#### FOLGENDES BEARBEITEN:
1. Wo wechseln die beiden Hauptfiguren laut der Kurzbeschreibung im Blogbeitrag über „Agnes“ die ersten Blicke?
2. Gib aus dem Blogbeitrag über „Agnes“ die Stelle von „Samstag, 28. April“ bis „ihre Liebesbeziehung erhält.“ wortgetreu wieder.

#### VORLIEGENDER TEXT:
Samstag, 28. April 2012

Gelesen: Agnes

Dank der wunderbaren Aktion "Welttag Lesefreunde" hab ich in meinem Stammforum das ein oder andere Buch tauschen können. So ist unter anderem das Buch "Agnes" von Peter Stamm bei mir eingetrudelt.

Kurzbeschreibung
Im überheizten Lesesaal der Public Library in Chicago wechseln sie die ersten Blicke, bei einem Kaffee die ersten Worte:
er, ein Schweizer, der über amerikanische Luxuseisenbahnwagen recherchiert, sie, eine amerikanische Physikstudentin, die ihre Dissertation schreibt. Sie gehen zusammen essen, machen Ausflüge in die nahegelegenen Wälder oder spazieren am Lake Michigan entlang.
Eines Tages fordert die junge Frau ihn auf, eine Geschichte über sie zu schreiben, damit sie sieht, was er von ihr hält. Schnell zeigt sich, daß Bilder und Wirklichkeit sich nicht entsprechen - und daß die Phantasie immer mehr Macht über ihre Liebesbeziehung erhält.
Die Liebe wird einerseits wunderbar romantisch beschrieben, doch bleibt die Liebe der beiden auf einer sehr distanzierten Ebene. Die Distanz und Unmittelbarkeit wird beinah von Agnes verkörpert, die sich und ihr Leben immer mehr von geschriebenen Geschichte abhängig macht.

Sehr beeindruckendes, modernes Buch! Ich bin froh, dass Buch getauscht zu haben!

Auszüge aus dem Datensatz:
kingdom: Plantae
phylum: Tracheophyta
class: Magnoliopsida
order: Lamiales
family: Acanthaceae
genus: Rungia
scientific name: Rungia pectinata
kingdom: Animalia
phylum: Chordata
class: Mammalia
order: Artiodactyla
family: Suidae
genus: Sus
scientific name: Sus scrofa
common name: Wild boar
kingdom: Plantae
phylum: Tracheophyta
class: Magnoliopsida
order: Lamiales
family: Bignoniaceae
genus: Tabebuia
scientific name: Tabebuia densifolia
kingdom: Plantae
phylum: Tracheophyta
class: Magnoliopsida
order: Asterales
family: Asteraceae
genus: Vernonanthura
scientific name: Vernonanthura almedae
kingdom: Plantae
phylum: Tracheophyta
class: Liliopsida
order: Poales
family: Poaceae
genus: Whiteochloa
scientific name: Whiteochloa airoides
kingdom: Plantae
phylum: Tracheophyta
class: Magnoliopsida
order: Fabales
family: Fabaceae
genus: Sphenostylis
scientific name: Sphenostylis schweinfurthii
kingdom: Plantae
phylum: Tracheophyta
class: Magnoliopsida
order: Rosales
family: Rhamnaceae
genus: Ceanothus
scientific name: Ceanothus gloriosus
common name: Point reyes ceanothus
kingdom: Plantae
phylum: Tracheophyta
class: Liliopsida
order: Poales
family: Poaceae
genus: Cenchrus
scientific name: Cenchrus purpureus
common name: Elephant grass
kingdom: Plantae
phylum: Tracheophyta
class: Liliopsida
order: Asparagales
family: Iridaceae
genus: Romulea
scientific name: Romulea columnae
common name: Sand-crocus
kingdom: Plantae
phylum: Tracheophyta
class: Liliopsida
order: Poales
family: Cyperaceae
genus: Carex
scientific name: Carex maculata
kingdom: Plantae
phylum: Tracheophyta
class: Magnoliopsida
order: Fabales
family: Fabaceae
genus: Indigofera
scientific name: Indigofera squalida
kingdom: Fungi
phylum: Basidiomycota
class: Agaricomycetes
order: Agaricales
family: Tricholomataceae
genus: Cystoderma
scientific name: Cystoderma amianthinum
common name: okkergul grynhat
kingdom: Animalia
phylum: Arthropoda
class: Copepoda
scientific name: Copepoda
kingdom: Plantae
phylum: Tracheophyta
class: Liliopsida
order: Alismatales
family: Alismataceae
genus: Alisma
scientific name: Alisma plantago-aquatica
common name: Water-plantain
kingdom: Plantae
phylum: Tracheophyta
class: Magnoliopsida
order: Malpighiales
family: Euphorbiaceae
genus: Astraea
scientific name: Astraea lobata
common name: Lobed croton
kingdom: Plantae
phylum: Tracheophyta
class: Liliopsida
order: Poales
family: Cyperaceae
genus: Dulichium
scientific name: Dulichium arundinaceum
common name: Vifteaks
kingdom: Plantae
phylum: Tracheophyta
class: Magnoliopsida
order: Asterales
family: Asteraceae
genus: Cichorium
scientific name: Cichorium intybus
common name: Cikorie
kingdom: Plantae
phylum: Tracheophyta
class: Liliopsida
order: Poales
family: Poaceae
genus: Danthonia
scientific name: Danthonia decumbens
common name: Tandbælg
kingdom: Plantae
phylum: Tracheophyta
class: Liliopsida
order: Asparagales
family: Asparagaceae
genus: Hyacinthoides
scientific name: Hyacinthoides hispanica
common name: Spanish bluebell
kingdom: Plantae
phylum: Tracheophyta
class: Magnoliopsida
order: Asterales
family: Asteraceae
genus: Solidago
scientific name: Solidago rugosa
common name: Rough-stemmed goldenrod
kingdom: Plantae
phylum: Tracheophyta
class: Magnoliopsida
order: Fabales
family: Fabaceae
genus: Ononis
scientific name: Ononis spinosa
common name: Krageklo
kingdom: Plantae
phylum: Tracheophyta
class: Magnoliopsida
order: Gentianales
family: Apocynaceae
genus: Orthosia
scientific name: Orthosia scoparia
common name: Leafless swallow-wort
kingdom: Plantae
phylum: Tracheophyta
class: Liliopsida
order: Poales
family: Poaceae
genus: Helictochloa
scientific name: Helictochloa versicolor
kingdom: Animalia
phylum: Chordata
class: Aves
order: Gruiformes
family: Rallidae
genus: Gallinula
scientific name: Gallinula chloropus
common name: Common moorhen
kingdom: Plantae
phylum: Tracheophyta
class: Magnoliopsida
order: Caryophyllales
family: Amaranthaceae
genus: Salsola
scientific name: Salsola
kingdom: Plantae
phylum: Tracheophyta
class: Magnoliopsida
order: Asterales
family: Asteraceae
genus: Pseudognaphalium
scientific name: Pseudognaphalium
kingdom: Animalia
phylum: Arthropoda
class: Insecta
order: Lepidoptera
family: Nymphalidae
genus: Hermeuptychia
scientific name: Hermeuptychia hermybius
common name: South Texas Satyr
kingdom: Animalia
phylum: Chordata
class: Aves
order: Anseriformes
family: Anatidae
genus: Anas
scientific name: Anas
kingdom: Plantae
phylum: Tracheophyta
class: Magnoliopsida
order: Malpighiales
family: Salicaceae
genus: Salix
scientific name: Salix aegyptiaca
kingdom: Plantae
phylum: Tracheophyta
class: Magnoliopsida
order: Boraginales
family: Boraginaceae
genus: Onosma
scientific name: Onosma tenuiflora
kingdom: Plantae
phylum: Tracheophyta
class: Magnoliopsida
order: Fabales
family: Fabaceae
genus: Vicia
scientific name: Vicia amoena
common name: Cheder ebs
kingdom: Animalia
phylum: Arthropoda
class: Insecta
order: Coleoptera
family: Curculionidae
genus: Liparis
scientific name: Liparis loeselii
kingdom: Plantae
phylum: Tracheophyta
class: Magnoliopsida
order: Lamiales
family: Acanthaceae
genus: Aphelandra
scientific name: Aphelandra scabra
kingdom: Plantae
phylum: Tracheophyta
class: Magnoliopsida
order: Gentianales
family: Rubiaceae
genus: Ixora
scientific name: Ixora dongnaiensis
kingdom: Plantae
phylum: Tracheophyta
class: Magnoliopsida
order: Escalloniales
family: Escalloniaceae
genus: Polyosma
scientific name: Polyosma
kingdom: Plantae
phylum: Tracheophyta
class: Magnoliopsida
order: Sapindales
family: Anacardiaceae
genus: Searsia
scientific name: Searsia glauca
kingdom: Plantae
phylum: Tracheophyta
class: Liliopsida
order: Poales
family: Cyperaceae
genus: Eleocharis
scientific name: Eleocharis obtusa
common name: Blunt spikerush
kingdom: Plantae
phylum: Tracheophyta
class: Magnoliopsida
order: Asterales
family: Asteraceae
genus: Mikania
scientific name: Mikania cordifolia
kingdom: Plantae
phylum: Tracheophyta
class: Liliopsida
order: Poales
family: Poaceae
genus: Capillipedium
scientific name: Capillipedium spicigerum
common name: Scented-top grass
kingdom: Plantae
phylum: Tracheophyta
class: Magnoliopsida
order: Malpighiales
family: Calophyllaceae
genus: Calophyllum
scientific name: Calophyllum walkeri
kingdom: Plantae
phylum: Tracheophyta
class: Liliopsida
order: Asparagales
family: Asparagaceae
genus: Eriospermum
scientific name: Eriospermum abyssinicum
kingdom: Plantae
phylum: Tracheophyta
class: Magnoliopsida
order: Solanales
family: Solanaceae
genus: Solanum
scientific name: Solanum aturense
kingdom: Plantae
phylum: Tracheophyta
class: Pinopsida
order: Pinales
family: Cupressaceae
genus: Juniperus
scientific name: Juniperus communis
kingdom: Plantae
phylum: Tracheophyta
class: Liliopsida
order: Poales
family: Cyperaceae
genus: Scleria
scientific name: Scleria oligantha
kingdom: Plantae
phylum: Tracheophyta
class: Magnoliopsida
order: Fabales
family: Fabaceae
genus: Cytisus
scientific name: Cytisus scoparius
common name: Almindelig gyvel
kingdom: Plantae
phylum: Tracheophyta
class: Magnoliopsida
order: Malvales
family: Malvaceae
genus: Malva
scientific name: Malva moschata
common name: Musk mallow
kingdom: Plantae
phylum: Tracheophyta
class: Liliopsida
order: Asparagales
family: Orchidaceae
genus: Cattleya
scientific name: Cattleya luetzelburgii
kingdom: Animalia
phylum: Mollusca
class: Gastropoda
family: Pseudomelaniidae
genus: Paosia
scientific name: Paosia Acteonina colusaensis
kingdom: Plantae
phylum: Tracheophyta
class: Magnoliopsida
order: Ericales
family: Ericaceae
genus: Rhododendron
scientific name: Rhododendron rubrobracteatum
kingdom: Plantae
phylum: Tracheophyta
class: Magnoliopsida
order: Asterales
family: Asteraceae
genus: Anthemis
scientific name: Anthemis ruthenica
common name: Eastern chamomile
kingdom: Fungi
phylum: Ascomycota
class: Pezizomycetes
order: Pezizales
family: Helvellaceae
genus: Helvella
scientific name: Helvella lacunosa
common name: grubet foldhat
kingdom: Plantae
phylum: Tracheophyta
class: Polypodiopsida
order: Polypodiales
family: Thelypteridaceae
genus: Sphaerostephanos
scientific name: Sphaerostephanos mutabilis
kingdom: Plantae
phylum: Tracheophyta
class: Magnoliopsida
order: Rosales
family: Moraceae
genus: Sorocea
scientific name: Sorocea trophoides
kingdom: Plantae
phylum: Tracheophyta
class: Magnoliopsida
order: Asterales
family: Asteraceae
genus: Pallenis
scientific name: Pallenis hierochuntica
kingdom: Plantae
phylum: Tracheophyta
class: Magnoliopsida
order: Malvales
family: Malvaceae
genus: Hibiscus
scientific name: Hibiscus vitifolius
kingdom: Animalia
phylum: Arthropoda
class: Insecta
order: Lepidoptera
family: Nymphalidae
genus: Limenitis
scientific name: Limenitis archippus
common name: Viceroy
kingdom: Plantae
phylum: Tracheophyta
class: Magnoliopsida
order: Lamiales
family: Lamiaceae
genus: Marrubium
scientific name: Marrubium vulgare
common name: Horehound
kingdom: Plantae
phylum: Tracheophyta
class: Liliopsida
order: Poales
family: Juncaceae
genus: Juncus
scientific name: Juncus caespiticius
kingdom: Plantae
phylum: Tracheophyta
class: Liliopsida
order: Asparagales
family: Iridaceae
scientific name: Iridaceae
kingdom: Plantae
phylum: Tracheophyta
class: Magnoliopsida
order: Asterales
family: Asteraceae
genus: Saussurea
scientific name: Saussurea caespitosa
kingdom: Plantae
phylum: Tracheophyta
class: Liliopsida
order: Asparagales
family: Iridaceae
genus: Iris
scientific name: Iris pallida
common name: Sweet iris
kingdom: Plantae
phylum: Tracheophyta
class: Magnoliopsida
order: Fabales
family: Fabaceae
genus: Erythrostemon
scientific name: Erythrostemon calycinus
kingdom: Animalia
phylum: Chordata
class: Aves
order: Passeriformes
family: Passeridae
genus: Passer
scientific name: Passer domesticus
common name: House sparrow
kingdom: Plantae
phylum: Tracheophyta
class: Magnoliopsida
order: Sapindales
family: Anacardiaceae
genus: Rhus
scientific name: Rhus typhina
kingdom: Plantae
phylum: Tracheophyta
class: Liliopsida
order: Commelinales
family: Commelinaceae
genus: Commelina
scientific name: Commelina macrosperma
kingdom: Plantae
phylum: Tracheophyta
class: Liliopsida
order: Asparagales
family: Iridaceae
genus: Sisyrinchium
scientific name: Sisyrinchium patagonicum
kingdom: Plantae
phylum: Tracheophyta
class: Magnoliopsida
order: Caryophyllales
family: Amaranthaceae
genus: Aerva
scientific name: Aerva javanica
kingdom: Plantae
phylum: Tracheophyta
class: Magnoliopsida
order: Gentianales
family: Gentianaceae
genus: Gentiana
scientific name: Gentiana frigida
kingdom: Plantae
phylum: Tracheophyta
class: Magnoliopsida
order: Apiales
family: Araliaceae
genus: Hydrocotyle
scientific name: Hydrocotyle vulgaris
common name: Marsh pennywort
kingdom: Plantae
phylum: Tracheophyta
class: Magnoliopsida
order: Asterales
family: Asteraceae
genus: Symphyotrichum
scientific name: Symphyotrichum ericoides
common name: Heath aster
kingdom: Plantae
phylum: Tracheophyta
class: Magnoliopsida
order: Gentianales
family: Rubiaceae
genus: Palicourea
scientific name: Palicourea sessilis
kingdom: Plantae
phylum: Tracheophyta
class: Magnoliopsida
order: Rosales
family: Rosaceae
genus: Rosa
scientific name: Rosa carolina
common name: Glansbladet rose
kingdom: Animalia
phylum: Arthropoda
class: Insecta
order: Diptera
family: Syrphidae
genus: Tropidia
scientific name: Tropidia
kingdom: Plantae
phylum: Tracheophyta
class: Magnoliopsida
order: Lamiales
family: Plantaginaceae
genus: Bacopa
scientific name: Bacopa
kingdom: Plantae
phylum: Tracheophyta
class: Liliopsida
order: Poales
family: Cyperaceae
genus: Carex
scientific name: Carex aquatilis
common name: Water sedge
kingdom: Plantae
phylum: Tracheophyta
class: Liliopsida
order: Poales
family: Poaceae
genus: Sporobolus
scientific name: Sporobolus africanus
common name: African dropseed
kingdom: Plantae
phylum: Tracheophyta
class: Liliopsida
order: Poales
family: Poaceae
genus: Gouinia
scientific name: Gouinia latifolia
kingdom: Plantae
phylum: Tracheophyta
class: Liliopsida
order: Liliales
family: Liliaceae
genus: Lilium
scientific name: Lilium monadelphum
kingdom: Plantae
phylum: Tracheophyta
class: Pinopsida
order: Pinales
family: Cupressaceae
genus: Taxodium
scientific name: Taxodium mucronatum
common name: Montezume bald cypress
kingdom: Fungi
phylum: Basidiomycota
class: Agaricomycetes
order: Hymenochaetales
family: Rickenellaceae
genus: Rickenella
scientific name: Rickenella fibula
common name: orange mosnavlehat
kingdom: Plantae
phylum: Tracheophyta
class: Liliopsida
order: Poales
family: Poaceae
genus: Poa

#### ERWARTETE ANTWORTEN:
1. Im überheizten Lesesaal der Public Library in Chicago.

2.
Samstag, 28. April 2012

Gelesen: Agnes

Dank der wunderbaren Aktion "Welttag Lesefreunde" hab ich in meinem Stammforum das ein oder andere Buch tauschen können. So ist unter anderem das Buch "Agnes" von Peter Stamm bei mir eingetrudelt.

Kurzbeschreibung
Im überheizten Lesesaal der Public Library in Chicago wechseln sie die ersten Blicke, bei einem Kaffee die ersten Worte:
er, ein Schweizer, der über amerikanische Luxuseisenbahnwagen recherchiert, sie, eine amerikanische Physikstudentin, die ihre Dissertation schreibt. Sie gehen zusammen essen, machen Ausflüge in die nahegelegenen Wälder oder spazieren am Lake Michigan entlang.
Eines Tages fordert die junge Frau ihn auf, eine Geschichte über sie zu schreiben, damit sie sieht, was er von ihr hält. Schnell zeigt sich, daß Bilder und Wirklichkeit sich nicht entsprechen - und daß die Phantasie immer mehr Macht über ihre Liebesbeziehung erhält.